Climate change may be magnifying the mercury content of the polar bears’ diet. A recently study, “Stable Isotope Food-web Analysis and Mercury Biomagnification in Polar Bears” shows that polar bears eat from two distinct food webs, one the ice algae-based web and the other ocean’s phytoplankton-based food web. As climate change shrinks the polar ice, polar bears face increased dependency on their other food source, the mercury-laden marine fish and animals.
Concord, New Hampshire
Green Concord is hosting a post-film discussion panel and screening of The Cove at 7pm, Monday, Dec. 14, at Red River Theatres with MPP and other specialists who will speak about the specific issues in The Cove and be available for questions and answers. After the main viewing, MPP will show a segment of the bonus feature “Mercury Rising” that explores the dangers of mercury contamination as it affects society and the global environment. Mercury Policy Project and GotMercury recently introduced the new Cove-GotMercury mercury-in-fish calculator that allows people to check mercury exposure from fish on-line or from a cell phone based on their weight, fish type and serving size.
New York, NY
The Council of Organizations, a Division of the United Nations Association of the USA, planned a Human Rights Day conference focusing on mercury as a case study from a human rights perspective. MPP’s Director presented “The Global Mercury Crisis Disproportionally Threatens the World’s Most Vulnerable Populations.” Inequities of mercury related illnesses fall disproportionately and most heavily on indigenous and coastal people around the world, especially those who make their living from subsistence fishing – so controlling mercury pollution is a human rights as well as environmental issue.
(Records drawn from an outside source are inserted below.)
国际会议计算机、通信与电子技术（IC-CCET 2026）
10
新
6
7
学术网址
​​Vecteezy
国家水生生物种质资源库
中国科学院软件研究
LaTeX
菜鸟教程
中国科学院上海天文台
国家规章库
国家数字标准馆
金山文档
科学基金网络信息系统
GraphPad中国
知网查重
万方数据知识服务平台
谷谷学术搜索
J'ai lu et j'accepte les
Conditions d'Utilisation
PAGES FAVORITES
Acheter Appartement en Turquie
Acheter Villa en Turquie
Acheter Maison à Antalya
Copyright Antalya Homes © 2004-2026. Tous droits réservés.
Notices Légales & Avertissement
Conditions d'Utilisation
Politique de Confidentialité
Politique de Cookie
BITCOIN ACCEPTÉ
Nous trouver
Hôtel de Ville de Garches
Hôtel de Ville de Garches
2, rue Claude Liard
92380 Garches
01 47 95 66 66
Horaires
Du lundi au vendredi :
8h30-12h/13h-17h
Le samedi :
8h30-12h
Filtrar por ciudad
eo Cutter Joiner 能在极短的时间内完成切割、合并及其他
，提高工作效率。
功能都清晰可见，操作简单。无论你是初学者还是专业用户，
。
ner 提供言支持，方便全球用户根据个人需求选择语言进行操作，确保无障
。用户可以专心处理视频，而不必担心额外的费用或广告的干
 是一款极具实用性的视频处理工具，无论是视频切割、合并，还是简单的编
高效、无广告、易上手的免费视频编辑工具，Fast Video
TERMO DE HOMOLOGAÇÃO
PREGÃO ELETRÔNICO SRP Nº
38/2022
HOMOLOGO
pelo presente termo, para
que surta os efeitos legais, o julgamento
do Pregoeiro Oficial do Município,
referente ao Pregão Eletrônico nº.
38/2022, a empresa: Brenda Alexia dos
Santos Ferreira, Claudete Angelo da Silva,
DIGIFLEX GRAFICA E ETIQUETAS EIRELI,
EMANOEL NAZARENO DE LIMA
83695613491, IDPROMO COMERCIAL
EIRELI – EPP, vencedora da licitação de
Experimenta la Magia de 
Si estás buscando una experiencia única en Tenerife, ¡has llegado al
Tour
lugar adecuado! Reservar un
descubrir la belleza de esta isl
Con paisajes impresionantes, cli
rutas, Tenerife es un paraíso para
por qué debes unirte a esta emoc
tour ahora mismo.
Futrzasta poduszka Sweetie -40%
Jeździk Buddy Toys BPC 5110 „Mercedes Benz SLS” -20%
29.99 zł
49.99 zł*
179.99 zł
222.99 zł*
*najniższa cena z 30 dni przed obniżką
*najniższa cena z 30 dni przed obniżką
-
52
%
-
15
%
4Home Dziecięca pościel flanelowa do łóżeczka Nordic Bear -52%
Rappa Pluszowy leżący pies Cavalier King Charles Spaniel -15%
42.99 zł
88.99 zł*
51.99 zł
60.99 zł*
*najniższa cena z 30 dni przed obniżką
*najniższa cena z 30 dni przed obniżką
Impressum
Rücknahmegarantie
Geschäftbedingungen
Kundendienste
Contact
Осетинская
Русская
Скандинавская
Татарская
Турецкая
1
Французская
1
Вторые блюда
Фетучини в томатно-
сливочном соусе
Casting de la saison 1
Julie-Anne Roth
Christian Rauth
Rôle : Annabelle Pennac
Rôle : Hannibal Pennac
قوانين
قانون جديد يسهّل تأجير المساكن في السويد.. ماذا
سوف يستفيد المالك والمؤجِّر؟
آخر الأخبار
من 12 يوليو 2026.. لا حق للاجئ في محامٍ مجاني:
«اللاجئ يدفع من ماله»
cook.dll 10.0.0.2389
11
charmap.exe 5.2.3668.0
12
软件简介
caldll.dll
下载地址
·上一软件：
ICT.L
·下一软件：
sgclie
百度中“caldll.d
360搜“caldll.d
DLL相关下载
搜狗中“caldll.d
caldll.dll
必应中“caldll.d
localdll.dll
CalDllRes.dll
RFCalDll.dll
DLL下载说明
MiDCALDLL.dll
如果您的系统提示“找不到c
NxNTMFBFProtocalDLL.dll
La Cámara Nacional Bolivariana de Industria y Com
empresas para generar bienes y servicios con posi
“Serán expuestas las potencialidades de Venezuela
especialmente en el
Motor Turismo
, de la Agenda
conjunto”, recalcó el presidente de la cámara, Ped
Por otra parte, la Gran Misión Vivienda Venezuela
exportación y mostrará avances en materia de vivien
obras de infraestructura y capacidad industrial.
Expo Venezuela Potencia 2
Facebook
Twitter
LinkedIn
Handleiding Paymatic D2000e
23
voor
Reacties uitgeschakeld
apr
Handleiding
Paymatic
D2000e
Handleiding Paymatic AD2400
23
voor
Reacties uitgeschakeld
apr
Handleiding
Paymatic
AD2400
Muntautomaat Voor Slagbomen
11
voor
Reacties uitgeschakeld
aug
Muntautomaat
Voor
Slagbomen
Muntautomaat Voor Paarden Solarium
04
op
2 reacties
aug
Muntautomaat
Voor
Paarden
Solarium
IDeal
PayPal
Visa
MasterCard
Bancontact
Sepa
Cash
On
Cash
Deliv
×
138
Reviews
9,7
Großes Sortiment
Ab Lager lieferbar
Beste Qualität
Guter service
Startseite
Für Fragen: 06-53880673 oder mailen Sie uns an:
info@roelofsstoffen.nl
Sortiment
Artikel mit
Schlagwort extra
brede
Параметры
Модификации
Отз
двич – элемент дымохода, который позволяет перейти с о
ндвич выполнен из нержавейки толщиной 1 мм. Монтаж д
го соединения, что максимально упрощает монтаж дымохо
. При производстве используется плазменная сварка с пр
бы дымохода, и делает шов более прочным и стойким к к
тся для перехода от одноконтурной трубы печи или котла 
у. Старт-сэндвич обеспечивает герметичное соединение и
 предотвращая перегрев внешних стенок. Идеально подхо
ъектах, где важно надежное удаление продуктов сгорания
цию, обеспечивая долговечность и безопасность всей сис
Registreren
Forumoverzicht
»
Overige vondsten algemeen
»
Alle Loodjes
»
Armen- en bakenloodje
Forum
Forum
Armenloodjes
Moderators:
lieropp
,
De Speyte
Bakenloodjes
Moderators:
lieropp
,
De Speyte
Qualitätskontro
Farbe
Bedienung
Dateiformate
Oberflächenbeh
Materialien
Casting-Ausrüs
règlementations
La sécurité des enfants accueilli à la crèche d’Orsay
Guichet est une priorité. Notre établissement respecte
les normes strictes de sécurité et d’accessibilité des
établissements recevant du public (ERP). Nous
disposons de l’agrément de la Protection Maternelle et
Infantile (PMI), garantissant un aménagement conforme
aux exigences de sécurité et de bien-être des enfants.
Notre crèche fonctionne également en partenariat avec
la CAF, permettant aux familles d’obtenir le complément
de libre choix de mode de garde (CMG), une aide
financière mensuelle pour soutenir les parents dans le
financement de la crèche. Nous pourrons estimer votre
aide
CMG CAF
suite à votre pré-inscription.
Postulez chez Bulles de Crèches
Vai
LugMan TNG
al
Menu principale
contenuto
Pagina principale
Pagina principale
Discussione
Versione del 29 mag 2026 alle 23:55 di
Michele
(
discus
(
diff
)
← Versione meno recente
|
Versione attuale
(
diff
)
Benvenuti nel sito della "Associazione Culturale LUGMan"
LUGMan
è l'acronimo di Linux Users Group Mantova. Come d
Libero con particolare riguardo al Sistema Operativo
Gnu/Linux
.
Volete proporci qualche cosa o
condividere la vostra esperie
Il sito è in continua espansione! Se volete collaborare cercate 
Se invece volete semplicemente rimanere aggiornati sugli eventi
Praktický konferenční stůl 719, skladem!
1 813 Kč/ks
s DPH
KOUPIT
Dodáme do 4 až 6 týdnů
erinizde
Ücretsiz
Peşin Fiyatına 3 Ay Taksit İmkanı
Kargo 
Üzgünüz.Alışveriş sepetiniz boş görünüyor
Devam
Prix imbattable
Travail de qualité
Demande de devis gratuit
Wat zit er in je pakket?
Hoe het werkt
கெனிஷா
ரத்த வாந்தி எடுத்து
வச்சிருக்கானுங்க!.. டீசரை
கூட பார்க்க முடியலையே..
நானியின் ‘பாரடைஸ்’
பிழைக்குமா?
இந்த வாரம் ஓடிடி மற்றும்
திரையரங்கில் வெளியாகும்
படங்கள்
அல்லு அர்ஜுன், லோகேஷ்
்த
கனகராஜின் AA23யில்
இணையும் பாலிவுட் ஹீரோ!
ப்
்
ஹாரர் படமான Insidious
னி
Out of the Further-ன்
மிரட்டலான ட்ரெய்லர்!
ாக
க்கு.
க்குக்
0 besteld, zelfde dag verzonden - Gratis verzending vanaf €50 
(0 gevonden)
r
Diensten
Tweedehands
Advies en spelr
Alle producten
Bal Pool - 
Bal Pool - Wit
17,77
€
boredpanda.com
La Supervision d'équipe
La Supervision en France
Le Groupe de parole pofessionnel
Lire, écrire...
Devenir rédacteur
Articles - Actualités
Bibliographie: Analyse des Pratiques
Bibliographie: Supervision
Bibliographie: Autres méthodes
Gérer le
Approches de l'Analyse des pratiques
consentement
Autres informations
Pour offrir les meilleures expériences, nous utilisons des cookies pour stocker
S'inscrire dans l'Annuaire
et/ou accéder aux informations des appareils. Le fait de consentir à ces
For more information, see MPP’s paper, Seeking Environmental Justice.
At the request of New York State’s Assembly Committee on Environmental Conservation, MPP provides expert testimony regarding methods to reduce mercury exposure. MPP stressed the state government’s responsibility to reduce and eliminate mercury uses and releases, and also to take steps to protect its population from mercury exposure risks. Recommendations included to (1) expand risk communication for consumption of high-mercury fish, (2) strengthen mercury phase-out legislation, (3) pass new legislation requiring incentivized collections for mercury thermostats, and (4) establish maximum mercury-content standards for light bulbs.
The U.S. EPA and Agency for Toxic Substances and Disease Registry have launched a new campaign to warn children about the dangers of playing with elemental mercury. To reach its intended audience, the video “Don’t Mess with Mercury” is being announced on Twitter and posted to You Tube. Spilt elemental mercury can break into microscopic beads that are invisible to the eye but continue to release odorless toxic vapors. Attempts to vacuum or sweep a mercury spill can create approximately 10 times more hazardous mercury vapors than cleaning it properly.